Women in the northern Mexico City neighborhood of Vallejo, where Escamilla lived, are now battling emotions of anger, fear, and sadness as they stand together as a symbol of their strength. They also shared that the situation has only worsened with time and violence has bypassed all its limits.

"I was born and raised here and now the violence is more than ever," Armando, 59, told CNN. "This was too violent, and the community is afraid."

In recent years, the number of femicides- where women are killed because of their gender- has witnessed a sharp increase. While 912 cases of femicides were reported in 2018, it climbed to 1,006 cases reported in the year 2019 and as Mexico's Attorney General Alejandro Gertz, there has been a spike of 137% in femicides in the last five years.
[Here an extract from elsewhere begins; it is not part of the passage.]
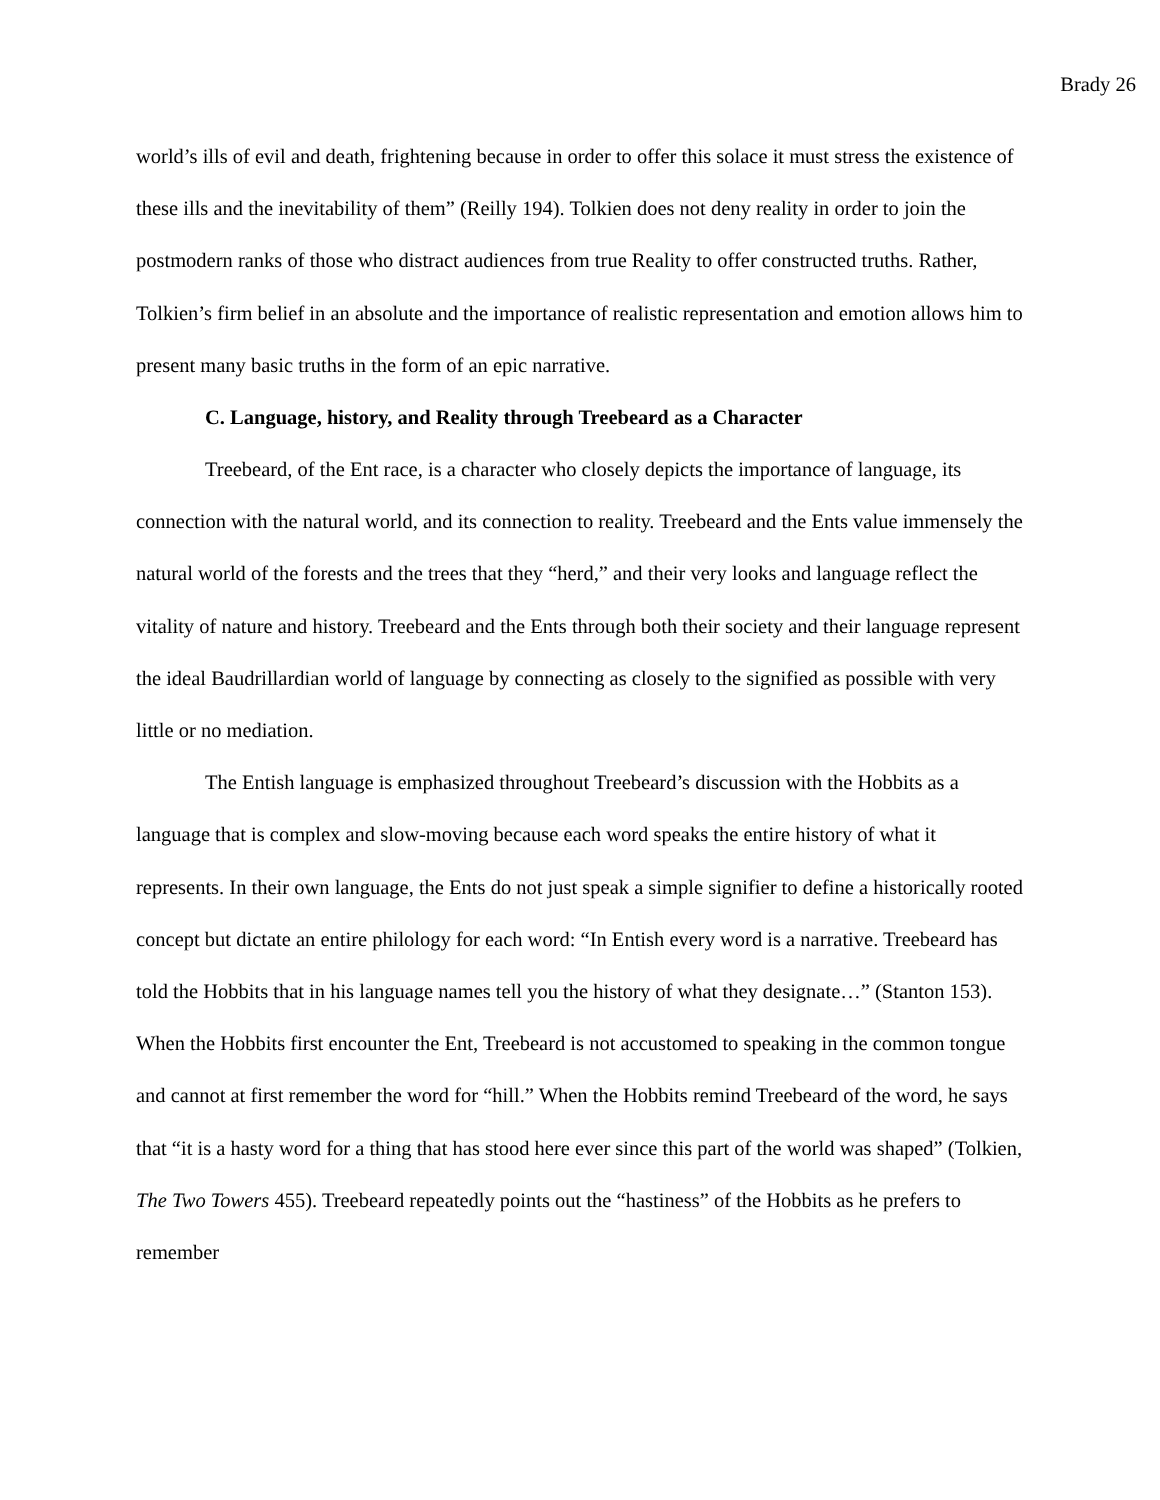Brady 26
world’s ills of evil and death, frightening because in order to offer this solace it must stress the existence of these ills and the inevitability of them” (Reilly 194). Tolkien does not deny reality in order to join the postmodern ranks of those who distract audiences from true Reality to offer constructed truths. Rather, Tolkien’s firm belief in an absolute and the importance of realistic representation and emotion allows him to present many basic truths in the form of an epic narrative.
C. Language, history, and Reality through Treebeard as a Character
Treebeard, of the Ent race, is a character who closely depicts the importance of language, its connection with the natural world, and its connection to reality. Treebeard and the Ents value immensely the natural world of the forests and the trees that they “herd,” and their very looks and language reflect the vitality of nature and history. Treebeard and the Ents through both their society and their language represent the ideal Baudrillardian world of language by connecting as closely to the signified as possible with very little or no mediation.
The Entish language is emphasized throughout Treebeard’s discussion with the Hobbits as a language that is complex and slow-moving because each word speaks the entire history of what it represents. In their own language, the Ents do not just speak a simple signifier to define a historically rooted concept but dictate an entire philology for each word: “In Entish every word is a narrative. Treebeard has told the Hobbits that in his language names tell you the history of what they designate…” (Stanton 153). When the Hobbits first encounter the Ent, Treebeard is not accustomed to speaking in the common tongue and cannot at first remember the word for “hill.” When the Hobbits remind Treebeard of the word, he says that “it is a hasty word for a thing that has stood here ever since this part of the world was shaped” (Tolkien, The Two Towers 455). Treebeard repeatedly points out the “hastiness” of the Hobbits as he prefers to remember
As the legal system in Mexico is known for being quick to exempt men from punishment in femicide cases, the women fear that even Escamilla’s killer will be set free. "Nothing feels safe," Nitzi Gonzalez, 28, shared. "We have daughters. If he goes free, what happens?" she said, Another woman Daniela, 33, stressed that the “laws just don't work”, something she has experienced first-hand being a victim of abuse herself. Local residents also implored Mexican President Andrés Manuel López Obrador to take action as “our women are being murdered daily."